(Document excerpt):
=======

# Wireless USB Adapter is not correctly detected by XP



## Jozep33411 (Feb 20, 2012)

Hello I have Windows XP SP3 Desktop. I also have a Cisco AE2500 wireless adapter. When i conect the adapter it does detect it but i go to the device manager and it shows under "unknown" and with a yellow exclamation mark. Most of you will say to update the drivers, but i already did and they are the xp drivers and ive tried uninstalling and reinstalling and it still does not work , Please help if you can and Thank You!

I am also trying with an net gear n-300

They both work because i have tried them on other xp computers










View Image HERE


----------



## joeten (Dec 4, 2008)

Hi have you tried the driver from here Realtek


----------



## Jozep33411 (Feb 20, 2012)

joeten said:


> Hi have you tried the driver from here Realtek


Realtek is up to date what is not working is the Linksys AE2500 or the N-300 wireless usb adapters. i have tried updating the drivers but it says they are updated and ive tried uninstalling and reinstalling and it still does not work


----------



## joeten (Dec 4, 2008)

Did you select the correct model version Linksys AE2500
checked the FAQ's
Article


----------



## Jozep33411 (Feb 20, 2012)

joeten said:


> Did you select the correct model version Linksys AE2500
> checked the FAQ's
> Article


 
Yes i did and i already checked it was the correct driver and every single thing. I think this problem has something to do with the computer or its configuration.The thing is that i already fixed the registry. so it cannot be that. Thank you for helping me in advance.


----------



## joeten (Dec 4, 2008)

Hi first can I ask you to type so that the text is not spread over quite such a wide area it makes reading a little difficult,have you tried uninstalling the device from device manager and rebooting or doing that with the driver


----------



## Jozep33411 (Feb 20, 2012)

joeten said:


> Hi first can I ask you to type so that the text is not spread over quite such a wide area it makes reading a little difficult,have you tried uninstalling the device from device manager and rebooting or doing that with the driver


 
Hi i am not writing so spread out maybe your computer is reading it like that. And yes i have tried that many times.

=======

(Given information):
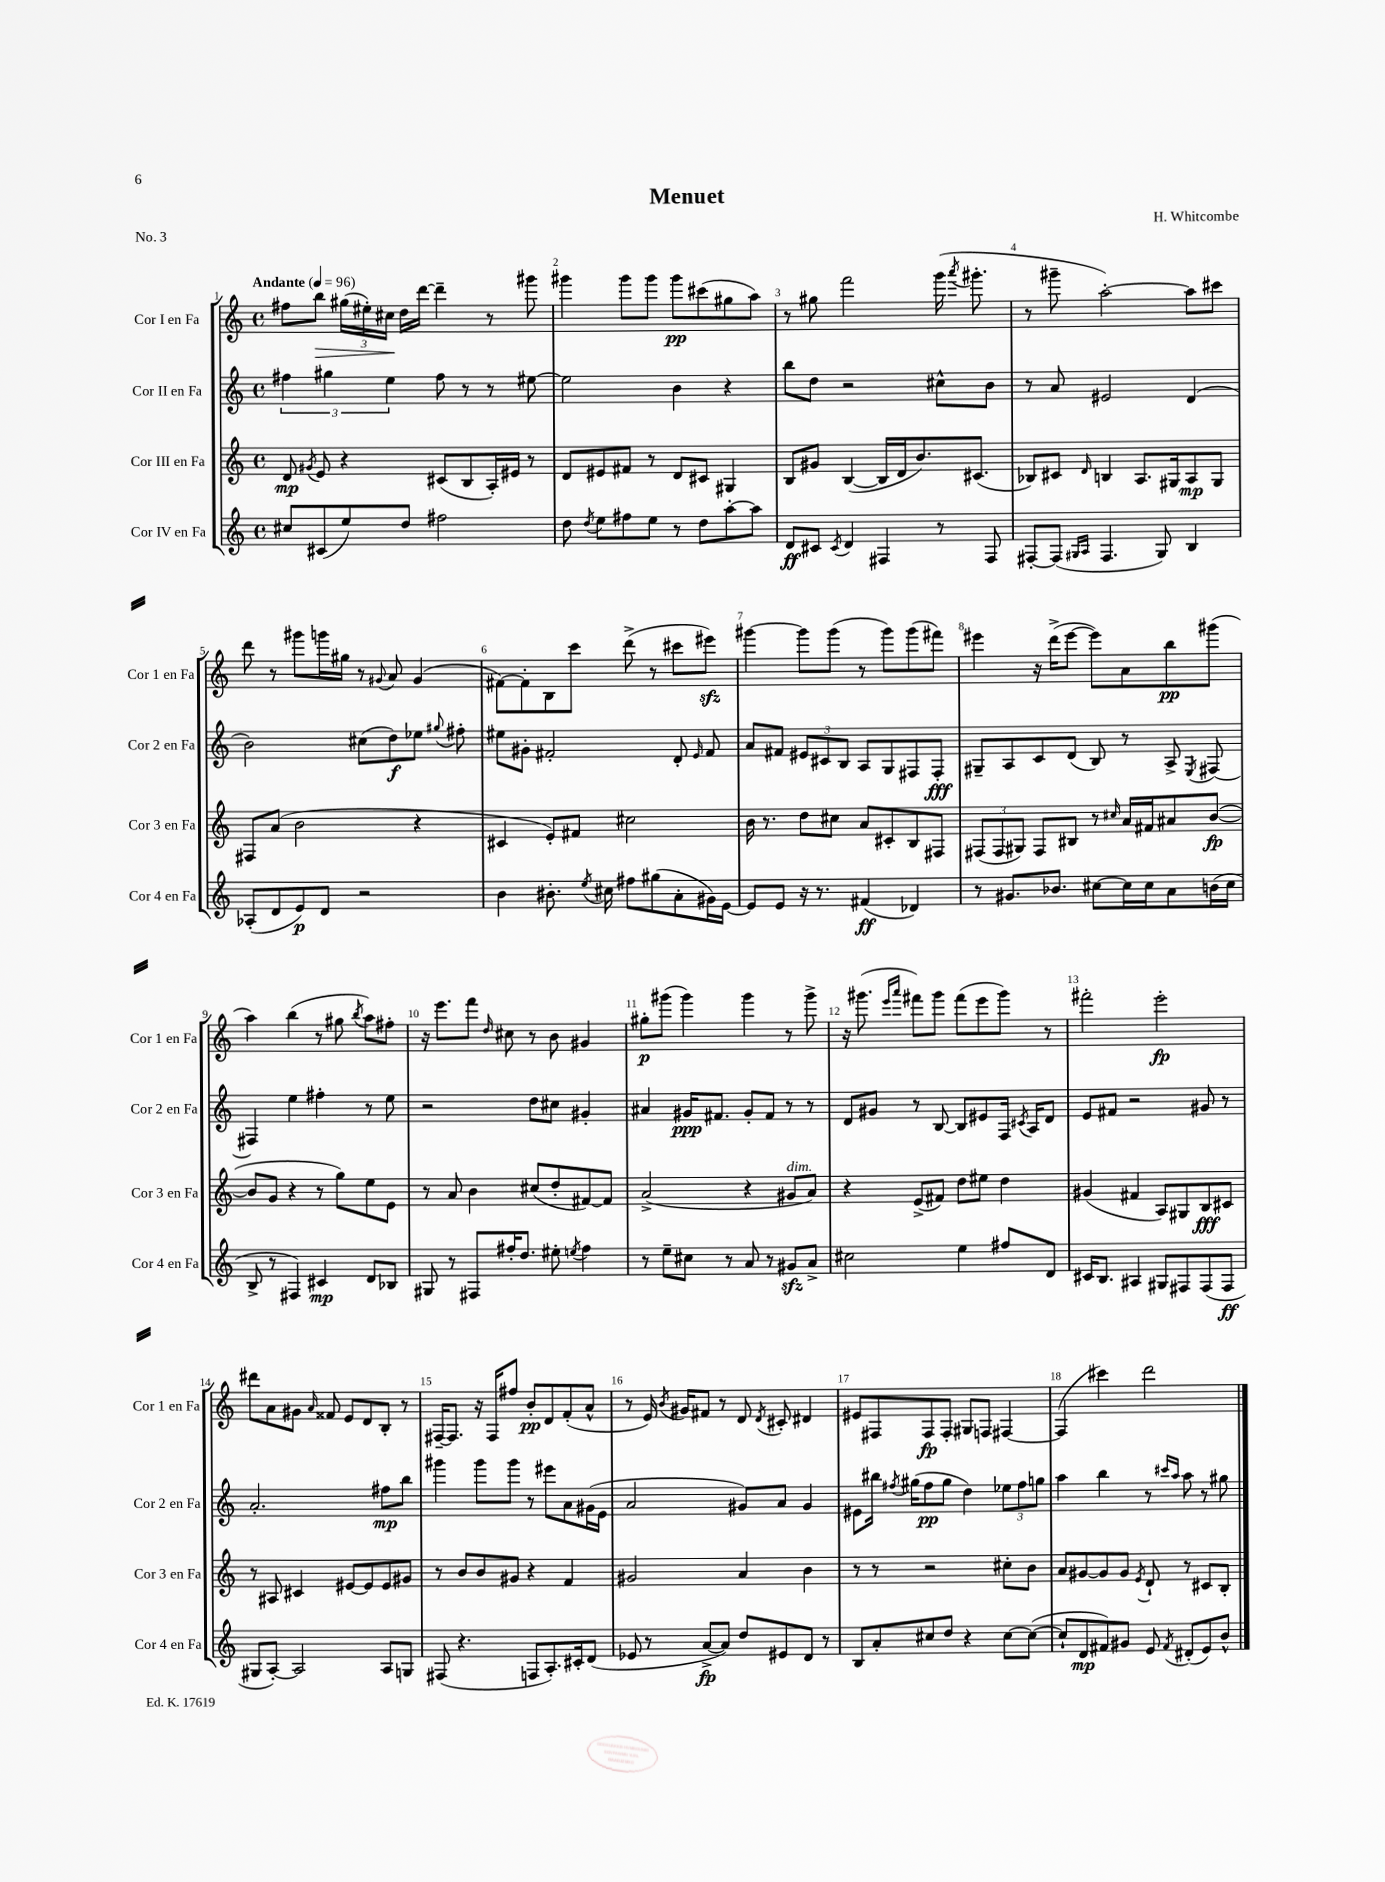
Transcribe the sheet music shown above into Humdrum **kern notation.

=======

(What to work on):
1. Copy the wireless adapter thread starting at "Hello I have" and ending at "and Thank You!", swapping "Cisco" for "Linksys".
2. Summarize the wireless adapter thread in two sentences.

(The answers):
1.
Hello I have Windows XP SP3 Desktop. I also have a Linksys AE2500 wireless adapter. When i conect the adapter it does detect it but i go to the device manager and it shows under "unknown" and with a yellow exclamation mark. Most of you will say to update the drivers, but i already did and they are the xp drivers and ive tried uninstalling and reinstalling and it still does not work , Please help if you can and Thank You!

2. A user on Windows XP SP3 reports that an AE2500 wireless adapter, and also an N-300 adapter, shows up as "unknown" with a yellow exclamation mark in Device Manager, though both work on other XP computers and the drivers have been updated, uninstalled and reinstalled. Another member suggests the Realtek driver, checking the model version and FAQ, and uninstalling the device and rebooting, but the user says all of this has already been tried.